Lisa Weightman has had a change of heart and reluctantly given up on her dream of contesting a record fifth Olympic marathon, with Commonwealth Games champion Jess Stenson to complete a remarkable comeback in Paris.

Weightman, 45, appealed her initial non-selection in the three-strong Australian squad to the National Sports Tribunal (NST) in May.

The NST recommended that Athletics Australia (AA) appoint an independent committee to reconsider their selection.

AA declined to do so after providing documentation as to why Weightman had been overlooked in favour of Sinead Diver, Genevieve Gregson and Stenson.

Countrywoman Izzi Batt-Doyle and Eloise Wellings had also bettered the Olympic qualifying standard.

Weightman had the third fastest Australian time in the qualifying period behind Diver and Gregson.

But the selectors placed great weight in Stenson’s proven big-event pedigree, which includes gold at the 2022 Commonwealth Games.

Weightman has finished in the top 35 at the past four Olympics, with a best of 16th at London in 2012.

Five minutes before the 5:10pm (AEST) deadline on Wednesday, Weightman informed AA she was going to make one final appeal to the Court of Arbitration for Sport in Switzerland (CAS).

But several hours later, she did another backflip and decided not to appeal to CAS, due to the high costs and perceived low chance of having the decision overturned in her favour.

“I am of course disappointed by the decision given that I fought hard and fair to gain my qualification time — the third fastest of all Australian women during the qualification period,” Weightman said in a statement.

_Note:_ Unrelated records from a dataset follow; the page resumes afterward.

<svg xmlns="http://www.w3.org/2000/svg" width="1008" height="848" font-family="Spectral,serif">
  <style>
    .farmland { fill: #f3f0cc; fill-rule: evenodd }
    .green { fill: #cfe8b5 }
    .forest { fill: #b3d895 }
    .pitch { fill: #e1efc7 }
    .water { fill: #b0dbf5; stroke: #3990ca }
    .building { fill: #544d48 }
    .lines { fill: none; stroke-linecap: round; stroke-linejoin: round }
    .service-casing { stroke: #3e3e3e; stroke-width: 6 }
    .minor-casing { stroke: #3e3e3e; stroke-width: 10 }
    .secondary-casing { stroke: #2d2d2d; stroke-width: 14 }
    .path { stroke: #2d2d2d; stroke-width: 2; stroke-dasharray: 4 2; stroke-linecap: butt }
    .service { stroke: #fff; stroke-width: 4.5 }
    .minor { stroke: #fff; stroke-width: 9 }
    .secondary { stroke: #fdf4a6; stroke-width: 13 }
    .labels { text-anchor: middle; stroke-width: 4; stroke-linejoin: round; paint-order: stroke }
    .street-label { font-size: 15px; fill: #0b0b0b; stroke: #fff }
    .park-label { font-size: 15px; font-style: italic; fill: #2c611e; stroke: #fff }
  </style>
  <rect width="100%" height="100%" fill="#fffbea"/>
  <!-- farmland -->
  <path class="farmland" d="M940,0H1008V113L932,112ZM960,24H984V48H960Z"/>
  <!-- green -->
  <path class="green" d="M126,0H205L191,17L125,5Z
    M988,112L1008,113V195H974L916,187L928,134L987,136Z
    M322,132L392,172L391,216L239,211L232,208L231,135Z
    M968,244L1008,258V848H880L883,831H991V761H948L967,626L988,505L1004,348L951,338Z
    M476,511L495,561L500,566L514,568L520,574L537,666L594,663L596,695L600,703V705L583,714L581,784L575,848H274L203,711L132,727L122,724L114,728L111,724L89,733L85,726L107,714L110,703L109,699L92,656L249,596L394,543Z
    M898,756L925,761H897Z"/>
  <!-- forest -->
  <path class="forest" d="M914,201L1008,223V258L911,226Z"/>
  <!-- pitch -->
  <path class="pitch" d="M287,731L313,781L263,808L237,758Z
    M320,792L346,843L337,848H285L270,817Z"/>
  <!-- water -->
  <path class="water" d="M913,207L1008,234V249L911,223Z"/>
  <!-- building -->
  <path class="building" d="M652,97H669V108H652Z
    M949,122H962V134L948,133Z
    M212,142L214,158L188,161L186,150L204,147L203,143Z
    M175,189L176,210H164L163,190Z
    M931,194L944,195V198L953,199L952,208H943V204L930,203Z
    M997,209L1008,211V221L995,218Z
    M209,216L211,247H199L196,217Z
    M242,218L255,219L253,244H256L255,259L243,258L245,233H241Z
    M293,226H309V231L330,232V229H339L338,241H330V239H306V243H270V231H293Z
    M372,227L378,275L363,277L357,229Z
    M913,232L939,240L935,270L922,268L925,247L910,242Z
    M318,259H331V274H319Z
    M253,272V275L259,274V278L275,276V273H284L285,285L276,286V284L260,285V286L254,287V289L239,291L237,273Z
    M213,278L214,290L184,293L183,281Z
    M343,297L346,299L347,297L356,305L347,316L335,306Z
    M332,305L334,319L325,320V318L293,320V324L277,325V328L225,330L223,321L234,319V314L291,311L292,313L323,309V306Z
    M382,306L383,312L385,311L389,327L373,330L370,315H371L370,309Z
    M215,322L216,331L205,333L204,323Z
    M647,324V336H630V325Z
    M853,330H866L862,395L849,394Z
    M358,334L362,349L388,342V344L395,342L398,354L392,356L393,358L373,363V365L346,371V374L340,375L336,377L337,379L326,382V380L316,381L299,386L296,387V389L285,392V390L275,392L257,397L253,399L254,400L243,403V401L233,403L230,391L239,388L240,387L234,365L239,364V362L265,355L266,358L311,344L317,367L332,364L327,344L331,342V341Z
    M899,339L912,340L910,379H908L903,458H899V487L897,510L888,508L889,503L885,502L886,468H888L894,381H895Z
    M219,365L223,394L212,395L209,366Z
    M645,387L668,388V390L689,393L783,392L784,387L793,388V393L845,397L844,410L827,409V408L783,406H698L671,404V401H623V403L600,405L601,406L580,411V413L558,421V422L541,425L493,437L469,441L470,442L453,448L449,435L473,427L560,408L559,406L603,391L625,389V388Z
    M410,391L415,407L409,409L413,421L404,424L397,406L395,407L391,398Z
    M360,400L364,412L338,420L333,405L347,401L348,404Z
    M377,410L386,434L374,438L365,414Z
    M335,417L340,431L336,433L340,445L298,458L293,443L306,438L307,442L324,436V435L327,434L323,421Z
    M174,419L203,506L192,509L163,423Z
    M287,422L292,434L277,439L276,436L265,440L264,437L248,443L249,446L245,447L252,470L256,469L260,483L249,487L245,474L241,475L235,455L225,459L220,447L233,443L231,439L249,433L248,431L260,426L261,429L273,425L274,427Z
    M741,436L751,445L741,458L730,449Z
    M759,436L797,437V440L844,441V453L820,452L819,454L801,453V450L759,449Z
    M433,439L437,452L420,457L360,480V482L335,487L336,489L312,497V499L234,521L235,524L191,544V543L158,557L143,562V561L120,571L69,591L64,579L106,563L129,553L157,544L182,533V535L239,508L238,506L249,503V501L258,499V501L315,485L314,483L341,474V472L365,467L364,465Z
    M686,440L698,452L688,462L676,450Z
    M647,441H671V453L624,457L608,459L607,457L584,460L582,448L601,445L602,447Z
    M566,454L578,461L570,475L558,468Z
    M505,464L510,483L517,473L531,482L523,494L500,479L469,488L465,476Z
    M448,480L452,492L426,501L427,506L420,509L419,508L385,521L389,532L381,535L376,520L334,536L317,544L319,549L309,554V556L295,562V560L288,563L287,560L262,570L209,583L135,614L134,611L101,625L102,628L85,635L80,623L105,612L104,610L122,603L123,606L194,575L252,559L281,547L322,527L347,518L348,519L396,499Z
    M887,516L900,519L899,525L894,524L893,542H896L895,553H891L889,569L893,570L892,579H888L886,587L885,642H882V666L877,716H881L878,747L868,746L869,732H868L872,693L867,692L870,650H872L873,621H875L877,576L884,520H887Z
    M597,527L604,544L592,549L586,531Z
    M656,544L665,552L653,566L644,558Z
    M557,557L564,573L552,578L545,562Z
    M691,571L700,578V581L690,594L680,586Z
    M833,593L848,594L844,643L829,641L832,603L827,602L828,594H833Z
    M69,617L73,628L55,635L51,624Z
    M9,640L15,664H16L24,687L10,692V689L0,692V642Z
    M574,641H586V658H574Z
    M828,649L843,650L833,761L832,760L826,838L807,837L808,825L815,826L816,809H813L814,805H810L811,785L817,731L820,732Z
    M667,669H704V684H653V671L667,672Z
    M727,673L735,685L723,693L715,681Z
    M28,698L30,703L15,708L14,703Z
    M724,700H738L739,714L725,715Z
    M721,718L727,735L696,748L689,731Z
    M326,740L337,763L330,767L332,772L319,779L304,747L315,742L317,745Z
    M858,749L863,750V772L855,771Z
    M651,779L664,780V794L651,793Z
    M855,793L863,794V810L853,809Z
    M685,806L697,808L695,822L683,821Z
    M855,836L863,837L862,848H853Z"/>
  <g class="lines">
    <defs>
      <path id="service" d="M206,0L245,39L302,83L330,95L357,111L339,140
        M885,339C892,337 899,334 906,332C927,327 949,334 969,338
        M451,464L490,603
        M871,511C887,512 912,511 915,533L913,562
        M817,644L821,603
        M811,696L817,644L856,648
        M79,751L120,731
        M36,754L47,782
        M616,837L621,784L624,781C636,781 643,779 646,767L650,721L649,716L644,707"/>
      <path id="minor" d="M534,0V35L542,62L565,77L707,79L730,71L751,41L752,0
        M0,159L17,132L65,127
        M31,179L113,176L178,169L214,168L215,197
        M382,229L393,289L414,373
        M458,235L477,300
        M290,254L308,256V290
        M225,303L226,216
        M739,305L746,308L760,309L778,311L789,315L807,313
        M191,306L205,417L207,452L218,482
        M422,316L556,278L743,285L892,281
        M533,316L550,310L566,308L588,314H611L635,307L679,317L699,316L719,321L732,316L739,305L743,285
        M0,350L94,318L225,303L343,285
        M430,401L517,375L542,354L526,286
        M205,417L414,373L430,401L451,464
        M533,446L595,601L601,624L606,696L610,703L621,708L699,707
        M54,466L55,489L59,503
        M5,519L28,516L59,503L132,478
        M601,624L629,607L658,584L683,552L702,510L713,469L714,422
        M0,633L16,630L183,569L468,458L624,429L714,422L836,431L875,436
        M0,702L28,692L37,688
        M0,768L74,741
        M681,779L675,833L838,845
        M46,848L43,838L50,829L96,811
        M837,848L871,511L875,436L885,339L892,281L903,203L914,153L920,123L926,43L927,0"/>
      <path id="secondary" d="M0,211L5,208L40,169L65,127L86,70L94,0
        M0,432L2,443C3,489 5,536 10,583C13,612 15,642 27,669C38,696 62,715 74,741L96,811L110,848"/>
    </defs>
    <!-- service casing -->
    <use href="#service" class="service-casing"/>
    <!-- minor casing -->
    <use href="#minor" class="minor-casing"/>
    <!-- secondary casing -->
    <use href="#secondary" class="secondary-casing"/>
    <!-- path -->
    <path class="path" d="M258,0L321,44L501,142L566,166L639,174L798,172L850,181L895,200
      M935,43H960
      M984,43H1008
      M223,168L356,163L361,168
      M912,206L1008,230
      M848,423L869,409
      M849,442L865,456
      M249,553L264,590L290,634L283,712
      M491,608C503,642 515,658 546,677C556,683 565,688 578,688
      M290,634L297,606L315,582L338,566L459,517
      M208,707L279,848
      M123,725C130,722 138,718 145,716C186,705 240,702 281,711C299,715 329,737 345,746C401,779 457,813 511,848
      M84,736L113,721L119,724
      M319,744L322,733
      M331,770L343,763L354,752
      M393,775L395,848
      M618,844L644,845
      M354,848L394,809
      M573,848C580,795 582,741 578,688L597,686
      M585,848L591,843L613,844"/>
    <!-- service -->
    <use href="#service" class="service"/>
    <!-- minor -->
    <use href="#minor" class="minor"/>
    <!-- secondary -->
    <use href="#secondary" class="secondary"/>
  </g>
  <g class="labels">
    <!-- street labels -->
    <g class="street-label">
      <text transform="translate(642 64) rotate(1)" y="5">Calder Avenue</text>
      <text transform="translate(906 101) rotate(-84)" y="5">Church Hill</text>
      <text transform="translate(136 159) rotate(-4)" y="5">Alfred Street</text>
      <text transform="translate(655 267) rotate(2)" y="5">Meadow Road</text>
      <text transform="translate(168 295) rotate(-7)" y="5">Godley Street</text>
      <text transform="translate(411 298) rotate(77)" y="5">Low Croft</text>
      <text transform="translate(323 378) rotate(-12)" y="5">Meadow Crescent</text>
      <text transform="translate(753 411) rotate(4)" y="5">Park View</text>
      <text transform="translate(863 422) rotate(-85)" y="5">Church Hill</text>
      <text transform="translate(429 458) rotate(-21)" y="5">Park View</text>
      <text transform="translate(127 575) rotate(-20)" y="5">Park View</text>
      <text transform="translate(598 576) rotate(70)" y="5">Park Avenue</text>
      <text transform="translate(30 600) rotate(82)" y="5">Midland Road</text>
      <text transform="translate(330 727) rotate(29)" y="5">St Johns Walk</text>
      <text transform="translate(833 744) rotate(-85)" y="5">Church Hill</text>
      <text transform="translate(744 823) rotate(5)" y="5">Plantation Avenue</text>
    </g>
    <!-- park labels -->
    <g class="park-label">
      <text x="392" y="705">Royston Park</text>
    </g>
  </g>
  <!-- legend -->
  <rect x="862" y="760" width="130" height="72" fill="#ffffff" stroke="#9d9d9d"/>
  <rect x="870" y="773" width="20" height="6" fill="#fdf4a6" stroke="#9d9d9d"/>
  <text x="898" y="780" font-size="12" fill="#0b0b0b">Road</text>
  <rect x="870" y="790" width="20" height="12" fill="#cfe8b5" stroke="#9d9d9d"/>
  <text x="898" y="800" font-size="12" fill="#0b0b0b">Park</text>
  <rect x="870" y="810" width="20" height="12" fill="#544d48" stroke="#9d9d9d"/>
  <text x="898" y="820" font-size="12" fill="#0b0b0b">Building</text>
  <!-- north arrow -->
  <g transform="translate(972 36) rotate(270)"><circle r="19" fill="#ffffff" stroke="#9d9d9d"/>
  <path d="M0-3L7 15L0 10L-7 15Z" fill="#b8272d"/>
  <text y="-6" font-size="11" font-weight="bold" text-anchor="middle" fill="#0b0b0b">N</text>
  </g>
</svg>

“However, what I am most disappointed about is AA’s own internal systems and procedures that have allowed this outcome and which, unless corrected, will negatively impact future Australian athletes and their legitimate claims to represent Australia.”

Weightman was bidding to become the first Australian track and field athlete to compete at five Olympics.

Stenson made a triumphant return to elite marathoning in Daegu, South Korea in April, setting a personal best 2:24.01, just six months after the birth of her second child.

In addition to the 2022 Commonwealth title, she has also twice finished in the top 12 in world championships marathons and was 22nd at the Rio Olympics.